Mr. Bluestone is an adjunct professor of law at St. John’s University College of Law, teaching Legal Malpractice.  Mr. Bluestone has argued legal malpractice cases in the Second Circuit, in the New York State Court of Appeals, each of the four New York Appellate Divisions, in all four of  the U.S. District Courts of New York and in Supreme Courts all over the state.  He has also been admitted pro haec vice in the states of Connecticut, New Jersey and Florida and was formally admitted to the US District Court of Connecticut and to its Bankruptcy Court all for legal malpractice matters. He has been retained by U.S. Trustees in legal malpractice cases from Bankruptcy Courts, and has represented municipalities, insurance companies, hedge funds, communications companies and international manufacturing firms. Mr. Bluestone regularly lectures in CLEs on legal malpractice.

Based upon his professional experience Bluestone was named a Diplomate and was Board Certified by the American Board of Professional Liability Attorneys in 2008 in Legal Malpractice. He remains Board Certified.  He was admitted to The Best Lawyers in America from 2012-2019.  He has been featured in Who’s Who in Law since 1993.

In the last years, Mr. Bluestone has been featured for two particularly noteworthy legal malpractice cases.  The first was a settlement of an $11.9 million dollar default legal malpractice case of Yeo v. Kasowitz, Benson, Torres & Friedman which was reported in the NYLJ on August 15, 2016. Most recently, Mr. Bluestone obtained a rare plaintiff’s verdict in a legal malpractice case on behalf of the City of White Plains v. Joseph Maria, reported in the NYLJ on February 14, 2017. It was the sole legal malpractice jury verdict in the State of New York for 2017.

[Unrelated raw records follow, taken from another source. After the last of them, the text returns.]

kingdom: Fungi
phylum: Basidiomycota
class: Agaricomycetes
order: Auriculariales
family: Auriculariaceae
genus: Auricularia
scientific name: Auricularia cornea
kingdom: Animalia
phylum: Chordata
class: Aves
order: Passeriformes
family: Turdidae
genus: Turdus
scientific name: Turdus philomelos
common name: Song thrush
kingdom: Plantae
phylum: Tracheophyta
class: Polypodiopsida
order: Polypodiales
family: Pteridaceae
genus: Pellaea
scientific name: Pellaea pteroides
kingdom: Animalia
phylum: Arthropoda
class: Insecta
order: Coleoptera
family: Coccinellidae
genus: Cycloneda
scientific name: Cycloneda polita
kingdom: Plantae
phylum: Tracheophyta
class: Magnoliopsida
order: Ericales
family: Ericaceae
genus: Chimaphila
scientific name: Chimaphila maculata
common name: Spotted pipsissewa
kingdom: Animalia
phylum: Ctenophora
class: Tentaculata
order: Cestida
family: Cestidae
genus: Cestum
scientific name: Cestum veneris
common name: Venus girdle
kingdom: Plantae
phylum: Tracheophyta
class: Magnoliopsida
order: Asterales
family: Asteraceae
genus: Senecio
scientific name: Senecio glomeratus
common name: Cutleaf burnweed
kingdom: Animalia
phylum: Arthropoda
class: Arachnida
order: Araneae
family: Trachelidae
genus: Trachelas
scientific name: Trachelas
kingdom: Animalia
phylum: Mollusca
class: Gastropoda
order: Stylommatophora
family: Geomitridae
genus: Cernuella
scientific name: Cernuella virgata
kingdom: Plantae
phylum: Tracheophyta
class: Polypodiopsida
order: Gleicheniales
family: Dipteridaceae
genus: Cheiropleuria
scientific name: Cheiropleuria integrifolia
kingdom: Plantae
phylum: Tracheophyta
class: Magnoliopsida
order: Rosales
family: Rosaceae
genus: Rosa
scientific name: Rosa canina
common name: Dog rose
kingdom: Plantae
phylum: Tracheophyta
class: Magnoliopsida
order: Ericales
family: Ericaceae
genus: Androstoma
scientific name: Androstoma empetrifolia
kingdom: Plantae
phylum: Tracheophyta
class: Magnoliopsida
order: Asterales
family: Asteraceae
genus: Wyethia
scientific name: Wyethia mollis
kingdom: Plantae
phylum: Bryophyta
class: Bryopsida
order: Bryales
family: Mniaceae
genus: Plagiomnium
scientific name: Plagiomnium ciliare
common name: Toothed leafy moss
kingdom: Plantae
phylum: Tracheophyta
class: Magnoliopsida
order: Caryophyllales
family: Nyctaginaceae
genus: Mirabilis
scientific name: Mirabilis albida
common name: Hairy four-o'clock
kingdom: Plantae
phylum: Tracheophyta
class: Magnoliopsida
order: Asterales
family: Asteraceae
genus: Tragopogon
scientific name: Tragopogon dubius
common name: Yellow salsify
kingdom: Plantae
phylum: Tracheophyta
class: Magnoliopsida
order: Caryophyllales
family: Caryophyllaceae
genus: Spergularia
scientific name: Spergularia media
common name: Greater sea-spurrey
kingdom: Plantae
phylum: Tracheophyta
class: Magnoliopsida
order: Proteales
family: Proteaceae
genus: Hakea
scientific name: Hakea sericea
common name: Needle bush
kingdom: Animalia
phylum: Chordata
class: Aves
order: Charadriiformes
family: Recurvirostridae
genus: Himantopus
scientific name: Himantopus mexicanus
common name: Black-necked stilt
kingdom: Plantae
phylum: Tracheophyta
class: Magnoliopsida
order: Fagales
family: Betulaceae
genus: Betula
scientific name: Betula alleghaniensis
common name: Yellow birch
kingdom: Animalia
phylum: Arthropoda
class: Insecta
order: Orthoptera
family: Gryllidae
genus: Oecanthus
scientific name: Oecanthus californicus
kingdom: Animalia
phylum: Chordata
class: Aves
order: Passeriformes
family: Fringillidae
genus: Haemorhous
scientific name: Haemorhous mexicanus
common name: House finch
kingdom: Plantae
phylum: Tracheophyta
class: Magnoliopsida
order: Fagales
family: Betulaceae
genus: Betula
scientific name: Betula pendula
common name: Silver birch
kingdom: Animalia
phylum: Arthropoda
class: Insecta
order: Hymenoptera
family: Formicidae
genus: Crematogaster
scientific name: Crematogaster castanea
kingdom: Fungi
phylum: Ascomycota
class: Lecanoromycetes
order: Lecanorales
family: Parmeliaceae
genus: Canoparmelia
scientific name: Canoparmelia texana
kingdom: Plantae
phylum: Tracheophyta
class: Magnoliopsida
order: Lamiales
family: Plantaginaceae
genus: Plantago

Bluestone has been at the forefront of the development of legal malpractice principles and has contributed case law decisions, writing and lecturing which have been recognized by his peers.  He is regularly mentioned in academic writing, and his past cases are often cited in current legal malpractice decisions. He is recognized for his ample writings on Judiciary Law § 487, a 850 year old statute deriving from England which relates to attorney deceit.